[Text block]
────────────────────────────────────────

Shops as art galleries
The more digitisation we have around us, the more we long for analogue experiences. That is why in the retail business, there’s more and more talk about visual merchandising. Simply put, visual merchandising makes shops look beautiful and presents goods in an appealing way. This does not involve fully packed racks! On the contrary! The more goods customers see, the more trouble they have in choosing and sometimes end up buying nothing. Hence, shops will often end up looking like galleries with a café and a flower shop, in which a few pieces of fashion are on display. The rest of the goods may be ordered via the store’s e-shop. Pleasant lighting and stylish music are a matter of course.
Omnichannel retailing is winning
Who will win; brick-and-mortar or e-shops? This contest will be won by those who bet on a compromise, allowing all retail channels to effectively interlink. For example, in the Sephora perfumery shops, customers may try products, smell perfumes or have their complete make-up done. And then buy the selected goods via the internet. Or, for example, in the John Lewis shops, customers can only find a few models; other goods may only be ordered online. Moreover, in the shops, customers are assisted by advisors who can supplement their products with printed reviews by other internet users.

────────────────────────────────────────

[Work item A]
Answer these from the retail text above:
(i) What may happen when customers see too many goods?
(ii) What can customers do in the Sephora perfumery shops before buying online?
(iii) What can advisors in the John Lewis shops supplement products with?
[Work item B] Write the next part of the retail text above, starting after its last sentence.

────────────────────────────────────────

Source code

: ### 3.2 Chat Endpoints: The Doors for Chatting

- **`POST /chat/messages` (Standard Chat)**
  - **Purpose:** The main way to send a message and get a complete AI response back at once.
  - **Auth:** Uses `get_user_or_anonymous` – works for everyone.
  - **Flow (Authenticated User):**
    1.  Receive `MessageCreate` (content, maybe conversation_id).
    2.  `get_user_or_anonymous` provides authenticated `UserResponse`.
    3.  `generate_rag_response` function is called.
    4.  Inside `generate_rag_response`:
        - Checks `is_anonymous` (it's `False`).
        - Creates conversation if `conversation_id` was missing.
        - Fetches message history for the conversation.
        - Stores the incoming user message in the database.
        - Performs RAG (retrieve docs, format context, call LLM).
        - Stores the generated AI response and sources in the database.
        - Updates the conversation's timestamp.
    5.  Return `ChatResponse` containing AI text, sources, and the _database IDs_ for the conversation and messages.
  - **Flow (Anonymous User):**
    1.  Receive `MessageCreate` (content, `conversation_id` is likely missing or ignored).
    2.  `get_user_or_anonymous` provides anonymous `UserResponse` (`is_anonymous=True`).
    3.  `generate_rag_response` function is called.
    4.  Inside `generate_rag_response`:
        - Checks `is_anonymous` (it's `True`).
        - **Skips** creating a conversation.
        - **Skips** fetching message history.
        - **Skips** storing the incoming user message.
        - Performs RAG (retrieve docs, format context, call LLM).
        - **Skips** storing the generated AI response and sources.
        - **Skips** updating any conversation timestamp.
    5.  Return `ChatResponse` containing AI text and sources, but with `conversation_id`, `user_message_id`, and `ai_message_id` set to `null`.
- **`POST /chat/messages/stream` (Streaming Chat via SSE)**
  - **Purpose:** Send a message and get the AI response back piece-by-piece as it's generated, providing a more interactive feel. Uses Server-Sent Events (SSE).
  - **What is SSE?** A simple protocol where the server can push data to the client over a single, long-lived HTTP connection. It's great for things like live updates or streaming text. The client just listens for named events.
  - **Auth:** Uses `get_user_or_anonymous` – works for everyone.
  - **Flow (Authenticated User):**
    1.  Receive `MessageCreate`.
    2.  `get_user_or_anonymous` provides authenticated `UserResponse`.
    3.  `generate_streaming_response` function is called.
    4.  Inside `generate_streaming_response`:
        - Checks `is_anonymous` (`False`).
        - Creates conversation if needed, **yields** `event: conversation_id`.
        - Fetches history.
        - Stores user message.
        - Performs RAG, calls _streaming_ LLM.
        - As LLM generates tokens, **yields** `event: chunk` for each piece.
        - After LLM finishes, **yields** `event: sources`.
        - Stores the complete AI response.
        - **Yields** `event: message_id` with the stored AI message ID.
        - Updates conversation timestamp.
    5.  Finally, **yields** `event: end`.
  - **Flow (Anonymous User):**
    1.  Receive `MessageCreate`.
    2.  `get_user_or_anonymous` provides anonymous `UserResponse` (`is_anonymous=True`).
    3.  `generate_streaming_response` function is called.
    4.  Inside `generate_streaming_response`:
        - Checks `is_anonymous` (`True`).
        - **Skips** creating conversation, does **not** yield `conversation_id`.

────────────────────────────────────────

[Expected output A]
(i) They have more trouble choosing and sometimes end up buying nothing.
(ii) They may try products, smell perfumes or have their complete make-up done.
(iii) Printed reviews by other internet users.

[Expected output B]
Social networks directly in shops
Social media’s role has been steadily increasing. This holds true in both business and retail. For example, in the Sephora perfumery shops, customers are shown how to apply make-up using YouTube videos or are given the chance to create their own video tutorial directly on the spot. In the supermarkets of the future, we may find various mirrors or tablets (connected to Microsoft Kinect, for example) that’ll show clips on how particular goods were produced. For a change, Nike shops will look like sporting grounds where customers may exercise, shoot some hoops or try the latest sports technologies.
Exclusivity and the feeling of exceptionality
During a time of prosperity and unlimited resources, it works to somewhat restrict opportunities. That’s what pop-up stores are built on, appearing for some limited time somewhere (ideally in some untraditional premises such as old factory halls) and selling limited editions. The temporary and exclusive nature of the goods attracts customers and easily motivates them to buy.
Nowadays, digitalisation seems to be perceived as a matter of course. That is why retailers must also attract their customers outside in the real world, while the pressure to acquire top destinations for their brick-and-mortar shops continues to grow. Such destinations need not only be expensive and traditional shopping streets, sexy are also unique premises such as old factories. The fact that top destinations are highly desired by all retailers is proven by the pop-up fashion shop recently opened by Lidl in Hamburg, right next to brands such as Gucci, Prada or Louis Vuitton.